Different types of yoga poses

Yoga is a unique form of exercise that works for body mind and soul at the same time. There are different forms of yoga existing in this world. Each type of yoga comprise of some yoga poses, body stretches, breathing patterns, and chants. Poses for different forms of yoga are varied and performed differently. 

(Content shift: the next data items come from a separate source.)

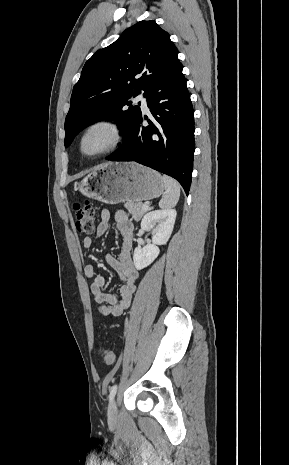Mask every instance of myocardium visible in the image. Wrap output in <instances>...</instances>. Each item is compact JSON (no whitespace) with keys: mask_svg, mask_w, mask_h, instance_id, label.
<instances>
[{"mask_svg":"<svg viewBox=\"0 0 289 465\" xmlns=\"http://www.w3.org/2000/svg\"><path fill=\"white\" fill-rule=\"evenodd\" d=\"M96 128H103L111 133L112 139L107 146L94 153H86L83 150V142L86 136ZM124 140V133L121 125L114 119L108 117H98L89 121L82 129L77 140V150L86 159H94L110 153L117 149Z\"/></svg>","mask_w":289,"mask_h":465,"instance_id":"obj_1","label":"myocardium"}]
</instances>
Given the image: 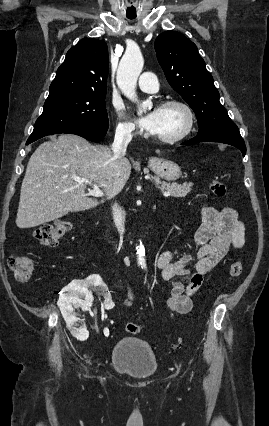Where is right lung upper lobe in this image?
Wrapping results in <instances>:
<instances>
[{"mask_svg": "<svg viewBox=\"0 0 269 426\" xmlns=\"http://www.w3.org/2000/svg\"><path fill=\"white\" fill-rule=\"evenodd\" d=\"M108 66L107 44L93 38L81 39L67 52L49 93L74 91L106 94Z\"/></svg>", "mask_w": 269, "mask_h": 426, "instance_id": "right-lung-upper-lobe-1", "label": "right lung upper lobe"}]
</instances>
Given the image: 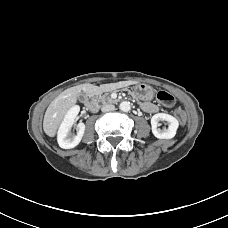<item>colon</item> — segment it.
I'll list each match as a JSON object with an SVG mask.
<instances>
[{
	"label": "colon",
	"mask_w": 228,
	"mask_h": 228,
	"mask_svg": "<svg viewBox=\"0 0 228 228\" xmlns=\"http://www.w3.org/2000/svg\"><path fill=\"white\" fill-rule=\"evenodd\" d=\"M157 99L165 106H172L175 103V98L166 91H159L157 93ZM174 113L181 124L186 122V112L182 108H177Z\"/></svg>",
	"instance_id": "1"
}]
</instances>
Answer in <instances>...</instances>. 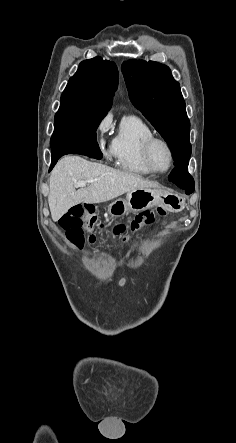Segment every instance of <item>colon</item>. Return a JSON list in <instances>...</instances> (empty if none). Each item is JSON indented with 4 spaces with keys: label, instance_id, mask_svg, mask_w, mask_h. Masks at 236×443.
I'll use <instances>...</instances> for the list:
<instances>
[{
    "label": "colon",
    "instance_id": "obj_1",
    "mask_svg": "<svg viewBox=\"0 0 236 443\" xmlns=\"http://www.w3.org/2000/svg\"><path fill=\"white\" fill-rule=\"evenodd\" d=\"M165 213L163 208L143 211L128 223L115 224L111 232L114 236H123V241L128 242L130 233L141 231L144 227L153 224L158 217L164 216ZM59 223L66 235L79 249H84L87 245H92L95 242V236L90 232L92 227L104 229L98 216L87 206L81 204L71 206L61 216ZM84 230L88 234H85Z\"/></svg>",
    "mask_w": 236,
    "mask_h": 443
}]
</instances>
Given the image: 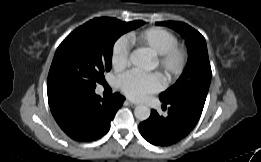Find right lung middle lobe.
<instances>
[{
	"label": "right lung middle lobe",
	"mask_w": 261,
	"mask_h": 162,
	"mask_svg": "<svg viewBox=\"0 0 261 162\" xmlns=\"http://www.w3.org/2000/svg\"><path fill=\"white\" fill-rule=\"evenodd\" d=\"M144 21L123 22L100 17L70 33L56 50L47 80L48 101L56 103L69 95L95 91L96 83L111 69L115 41Z\"/></svg>",
	"instance_id": "obj_1"
}]
</instances>
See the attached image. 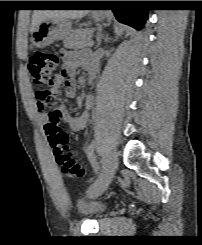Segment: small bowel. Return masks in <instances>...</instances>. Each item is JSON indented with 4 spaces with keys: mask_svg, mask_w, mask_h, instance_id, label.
Returning a JSON list of instances; mask_svg holds the SVG:
<instances>
[{
    "mask_svg": "<svg viewBox=\"0 0 202 245\" xmlns=\"http://www.w3.org/2000/svg\"><path fill=\"white\" fill-rule=\"evenodd\" d=\"M62 61L65 65V69L68 73V80L63 81L62 87L65 90L66 96L68 98H74L76 95V85L74 82V78L77 72V69L82 66L86 71L91 67L93 70L96 69L95 60L91 56L82 55L76 51L64 50L61 53ZM92 103L91 97L86 99V107L87 110L82 112L78 116H72L65 106H61L58 109L54 110V112L59 116L60 120L69 126L74 131L83 130L89 120V112ZM81 104V102H80ZM42 107L40 104L35 105V112L39 121L45 123L49 117V112H42Z\"/></svg>",
    "mask_w": 202,
    "mask_h": 245,
    "instance_id": "obj_1",
    "label": "small bowel"
}]
</instances>
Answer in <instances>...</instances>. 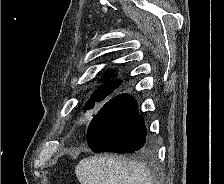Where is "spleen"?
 <instances>
[{"instance_id": "3e777b00", "label": "spleen", "mask_w": 224, "mask_h": 184, "mask_svg": "<svg viewBox=\"0 0 224 184\" xmlns=\"http://www.w3.org/2000/svg\"><path fill=\"white\" fill-rule=\"evenodd\" d=\"M75 173L81 184H152L144 165L114 156L84 158Z\"/></svg>"}]
</instances>
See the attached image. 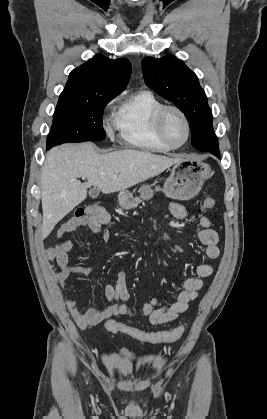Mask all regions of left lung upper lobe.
<instances>
[{
  "label": "left lung upper lobe",
  "mask_w": 267,
  "mask_h": 419,
  "mask_svg": "<svg viewBox=\"0 0 267 419\" xmlns=\"http://www.w3.org/2000/svg\"><path fill=\"white\" fill-rule=\"evenodd\" d=\"M142 70L146 85L185 113L193 147L216 155L219 149L212 127V111L195 73L173 55L144 58Z\"/></svg>",
  "instance_id": "obj_1"
}]
</instances>
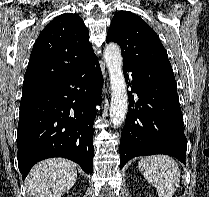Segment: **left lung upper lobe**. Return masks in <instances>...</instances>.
Segmentation results:
<instances>
[{
	"label": "left lung upper lobe",
	"instance_id": "5c2ea615",
	"mask_svg": "<svg viewBox=\"0 0 209 197\" xmlns=\"http://www.w3.org/2000/svg\"><path fill=\"white\" fill-rule=\"evenodd\" d=\"M120 45L123 64L146 76L175 79L167 52L155 31L139 16L120 11L112 18L106 42Z\"/></svg>",
	"mask_w": 209,
	"mask_h": 197
}]
</instances>
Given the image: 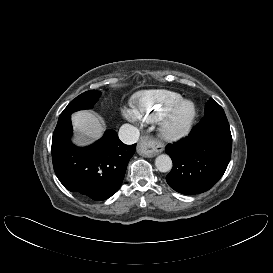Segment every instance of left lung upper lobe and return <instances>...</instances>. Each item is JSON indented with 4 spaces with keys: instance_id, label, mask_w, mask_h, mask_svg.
I'll list each match as a JSON object with an SVG mask.
<instances>
[{
    "instance_id": "obj_1",
    "label": "left lung upper lobe",
    "mask_w": 273,
    "mask_h": 273,
    "mask_svg": "<svg viewBox=\"0 0 273 273\" xmlns=\"http://www.w3.org/2000/svg\"><path fill=\"white\" fill-rule=\"evenodd\" d=\"M205 119H221L226 118L222 107L213 99H210L205 105Z\"/></svg>"
}]
</instances>
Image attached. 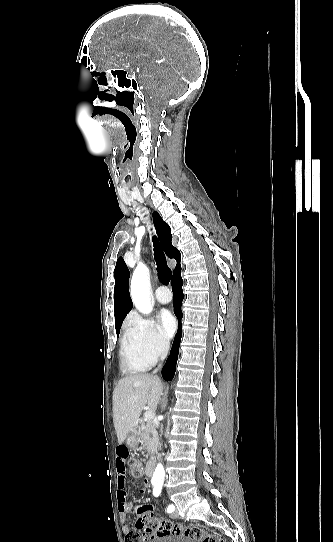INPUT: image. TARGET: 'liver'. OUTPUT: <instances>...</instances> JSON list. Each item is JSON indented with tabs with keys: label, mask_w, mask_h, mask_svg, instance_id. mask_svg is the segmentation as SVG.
<instances>
[{
	"label": "liver",
	"mask_w": 333,
	"mask_h": 542,
	"mask_svg": "<svg viewBox=\"0 0 333 542\" xmlns=\"http://www.w3.org/2000/svg\"><path fill=\"white\" fill-rule=\"evenodd\" d=\"M163 384L151 374H129L119 380L113 392V422L118 444L136 428L143 408L157 410Z\"/></svg>",
	"instance_id": "liver-1"
}]
</instances>
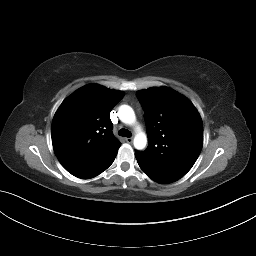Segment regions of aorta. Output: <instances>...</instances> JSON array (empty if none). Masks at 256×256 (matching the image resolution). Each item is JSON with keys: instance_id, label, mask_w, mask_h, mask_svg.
Segmentation results:
<instances>
[{"instance_id": "762f6f07", "label": "aorta", "mask_w": 256, "mask_h": 256, "mask_svg": "<svg viewBox=\"0 0 256 256\" xmlns=\"http://www.w3.org/2000/svg\"><path fill=\"white\" fill-rule=\"evenodd\" d=\"M118 116L120 120L127 125H134L136 123V116L133 109L128 105H122L119 107ZM147 136L139 128H137V134L134 137V147L138 150H142L146 147Z\"/></svg>"}]
</instances>
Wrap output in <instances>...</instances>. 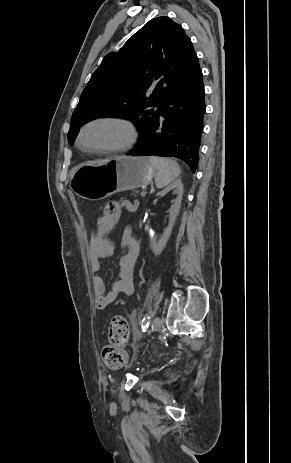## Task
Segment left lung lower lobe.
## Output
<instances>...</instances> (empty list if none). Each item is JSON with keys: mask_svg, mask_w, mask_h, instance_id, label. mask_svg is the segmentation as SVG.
<instances>
[{"mask_svg": "<svg viewBox=\"0 0 291 463\" xmlns=\"http://www.w3.org/2000/svg\"><path fill=\"white\" fill-rule=\"evenodd\" d=\"M201 69L174 88L129 156L175 157L195 172L206 111Z\"/></svg>", "mask_w": 291, "mask_h": 463, "instance_id": "obj_1", "label": "left lung lower lobe"}]
</instances>
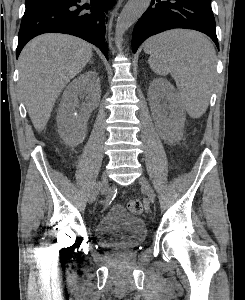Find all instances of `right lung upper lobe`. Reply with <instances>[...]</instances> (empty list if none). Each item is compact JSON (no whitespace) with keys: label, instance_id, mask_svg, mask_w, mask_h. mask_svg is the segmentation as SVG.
I'll use <instances>...</instances> for the list:
<instances>
[{"label":"right lung upper lobe","instance_id":"1","mask_svg":"<svg viewBox=\"0 0 245 300\" xmlns=\"http://www.w3.org/2000/svg\"><path fill=\"white\" fill-rule=\"evenodd\" d=\"M27 1H35V0H26V2H27Z\"/></svg>","mask_w":245,"mask_h":300}]
</instances>
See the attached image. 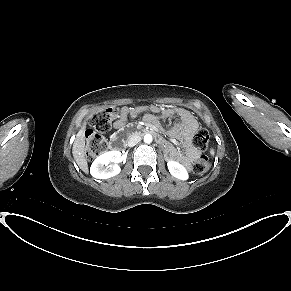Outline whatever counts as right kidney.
<instances>
[{"label": "right kidney", "mask_w": 291, "mask_h": 291, "mask_svg": "<svg viewBox=\"0 0 291 291\" xmlns=\"http://www.w3.org/2000/svg\"><path fill=\"white\" fill-rule=\"evenodd\" d=\"M121 160L120 151H108L95 159L90 168V174L97 179H107L120 173V166L116 163ZM110 162L115 164L109 165ZM109 165V166H108ZM107 166V167H106Z\"/></svg>", "instance_id": "ca27d5eb"}]
</instances>
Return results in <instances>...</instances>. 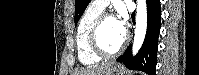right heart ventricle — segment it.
Here are the masks:
<instances>
[{"mask_svg": "<svg viewBox=\"0 0 199 75\" xmlns=\"http://www.w3.org/2000/svg\"><path fill=\"white\" fill-rule=\"evenodd\" d=\"M102 13V10L90 5L82 14L76 31V48L79 61L84 65H93L101 60L96 55L88 41V33L95 18Z\"/></svg>", "mask_w": 199, "mask_h": 75, "instance_id": "1", "label": "right heart ventricle"}]
</instances>
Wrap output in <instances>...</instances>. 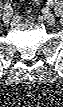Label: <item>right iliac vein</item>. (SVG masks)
<instances>
[{
    "label": "right iliac vein",
    "instance_id": "right-iliac-vein-1",
    "mask_svg": "<svg viewBox=\"0 0 63 107\" xmlns=\"http://www.w3.org/2000/svg\"><path fill=\"white\" fill-rule=\"evenodd\" d=\"M2 20H3V24H4V25H8L9 22H10V18H9L8 15H3Z\"/></svg>",
    "mask_w": 63,
    "mask_h": 107
}]
</instances>
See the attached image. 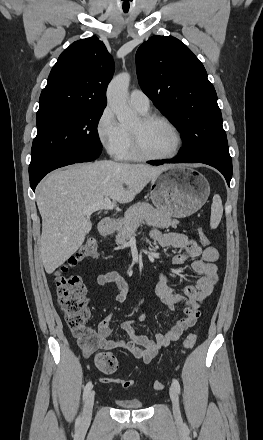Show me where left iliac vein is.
Segmentation results:
<instances>
[{"label":"left iliac vein","mask_w":263,"mask_h":440,"mask_svg":"<svg viewBox=\"0 0 263 440\" xmlns=\"http://www.w3.org/2000/svg\"><path fill=\"white\" fill-rule=\"evenodd\" d=\"M169 392H170V398L172 401V411H173L174 418L177 422H180L181 421V412H180V406H179V397H178L177 391L173 385L170 387Z\"/></svg>","instance_id":"left-iliac-vein-1"}]
</instances>
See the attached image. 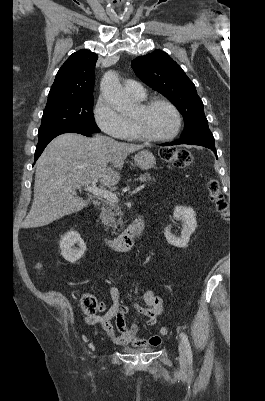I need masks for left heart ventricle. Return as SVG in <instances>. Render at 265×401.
<instances>
[{"instance_id":"1","label":"left heart ventricle","mask_w":265,"mask_h":401,"mask_svg":"<svg viewBox=\"0 0 265 401\" xmlns=\"http://www.w3.org/2000/svg\"><path fill=\"white\" fill-rule=\"evenodd\" d=\"M133 120L139 121L144 132L152 137L169 135L177 126L173 111L164 105H156L145 113L141 111L139 105Z\"/></svg>"}]
</instances>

Different types of yoga poses

For example, power yoga poses are 26 and need to be practiced continuously. With the growing popularity of yoga, free online yoga poses are readily available with complete methodology, pictures, and videos. Some of these poses are beginning yoga pose recommended for beginners, while others are advanced yoga pose for only advanced practitioners.

Beginning Yoga Poses

There are quite a large number of yoga posses; one cannot learn them in a few days. For beginners, it is recommended to start with easy and fundamental yoga poses. The list of beginning yoga poses is given below:-

  1. Standing Forward Bend Pose
  2. Seated Forward Bend Pose
  3. Child Pose
  4. Cobra Pose
  5. Mountain Pose
  6. Chair Pose And Many More

Yoga Poses For Diabetics

Yoga is a very healthy exercise. If diabetic patients practice, different yoga poses as part of their daily routine, they can control their diabetes. Because practicing yoga improves digestive system functions, it helps in the normal functioning of the liver and pancreas. Yoga also regulated the blood sugar level and reduced weight. The generally advised yoga poses for diabetics include:-
  • Early Morning Sun Salutation
  • Leg Lift Pose
  • Peacock Pose

Basic Yoga Poses Explained

Yoga Cat Pose:

The yoga cat pose offers several benefits to the practitioners. It improves the blood circulation in the body, especially in the spine. The spinal fluid is also stimulated, which helps in stress relief. This yoga pose basically works for the back and spine. If a practitioner feels any difficulty or pain going about the pose, he can use a yoga blanket under the knees.

Yoga Tree Pose:

“Vrksasana” is known as tree pose. This yoga pose helps in toning and strengthening the muscles of the back, thighs, and ankles. Prolonged withholding of the yoga tree pose is required for better results. But for beginners, it is advised that they must use some type of support. Besides strengthening muscles, yoga tree pose helps to improve body balance and yogic concentration ability. This yoga pose is not advised to people suffering from the problem of high or low blood pressure.

Yoga Chair Pose:

The English name for “Utkatasana” is the yoga chair pose. While the yogic is practicing this pose, it feels like yogic is sitting on an imaginary chair. To come up with the chair pose yogic bend his knees and bring the hips in a sitting position. The key benefits that yoga chair pose provides include building stamina and balancing the body. This yoga pose works for muscles of arms and leg, and it also stimulates the blood circulation.

Yoga Warrior Pose:

Another very basic yoga pose is known as the yoga warrior pose. It is a starter backbend pose. The main aim of this yoga pose is to strengthen the legs muscles. At the same time, yoga warrior pose works for legs, arms, and shoulders. In addition to muscle strengthening, it improves the yogic stamina. As yogic get familiar with the yoga warrior pose, he can move towards the problematic backbend poses.

Few other basic yoga poses include mountain pose, yoga crescent pose, and cobra pose.